Hubble telescope detects methane on distant planet
Published Wednesday, March 19, 2008 4:58PM EDT
BALTIMORE - The Hubble Space Telescope has found methane in the atmosphere of a distant planet -- the same planet where water was found last year.
Such discoveries could aid efforts to find life on planets outside our solar system, scientists said Wednesday.
The organic molecule was detected in the atmosphere of a Jupiter-sized planet that circles a star 63 light-years away in the constellation Vulpecula. The planet, HD 189733b, is too close to a nearby star to support life as we know it. But researchers said the observations show the astronomers' technique for detecting essential life ingredients can be used on cooler, potentially habitable Earth-sized planets.

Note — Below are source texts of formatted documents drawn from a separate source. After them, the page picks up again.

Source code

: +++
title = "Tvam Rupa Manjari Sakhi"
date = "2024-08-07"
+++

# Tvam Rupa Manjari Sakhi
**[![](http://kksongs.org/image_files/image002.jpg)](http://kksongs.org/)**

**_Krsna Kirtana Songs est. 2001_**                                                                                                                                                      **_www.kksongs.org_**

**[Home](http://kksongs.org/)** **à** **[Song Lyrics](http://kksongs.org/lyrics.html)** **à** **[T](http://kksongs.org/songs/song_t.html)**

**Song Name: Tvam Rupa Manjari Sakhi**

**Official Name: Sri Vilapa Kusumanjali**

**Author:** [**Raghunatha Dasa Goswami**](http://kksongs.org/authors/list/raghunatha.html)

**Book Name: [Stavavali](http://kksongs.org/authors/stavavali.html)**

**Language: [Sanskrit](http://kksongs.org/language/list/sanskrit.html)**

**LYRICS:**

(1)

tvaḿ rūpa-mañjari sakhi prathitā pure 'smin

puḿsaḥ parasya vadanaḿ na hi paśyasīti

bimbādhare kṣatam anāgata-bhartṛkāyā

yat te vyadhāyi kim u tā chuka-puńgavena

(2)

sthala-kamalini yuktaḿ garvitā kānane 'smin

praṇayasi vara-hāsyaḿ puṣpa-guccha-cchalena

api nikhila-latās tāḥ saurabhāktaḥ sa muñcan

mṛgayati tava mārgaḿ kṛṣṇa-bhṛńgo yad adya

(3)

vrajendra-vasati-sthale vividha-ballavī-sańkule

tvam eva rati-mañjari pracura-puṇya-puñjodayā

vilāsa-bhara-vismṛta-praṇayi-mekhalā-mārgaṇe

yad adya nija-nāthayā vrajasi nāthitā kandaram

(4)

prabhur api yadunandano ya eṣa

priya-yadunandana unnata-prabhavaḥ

The Space Telescope Science Institute in Baltimore, which coordinates use of the Hubble, said the discovery was the result of observations in May.
Mark Swain of NASA's Jet Propulsion Laboratory in California who led the team that made the discovery, described the work as a "dress rehearsal for future searches for life on more hospitable planets." Swain is the lead author of a paper appearing in Thursday's issue of Nature.
However, Sara Seager, a Massachusetts Institute of Technology researcher who was not part of Swain's team, said finding organic molecules on more Earth-like planets will be much more difficult.
While methane is important -- one of four molecules that astronomers seek, along with water, carbon dioxide and oxygen -- it is mostly crucial as a byproduct of life, which is not the case on this planet, said Carnegie Institution of Washington astronomer Alan Boss.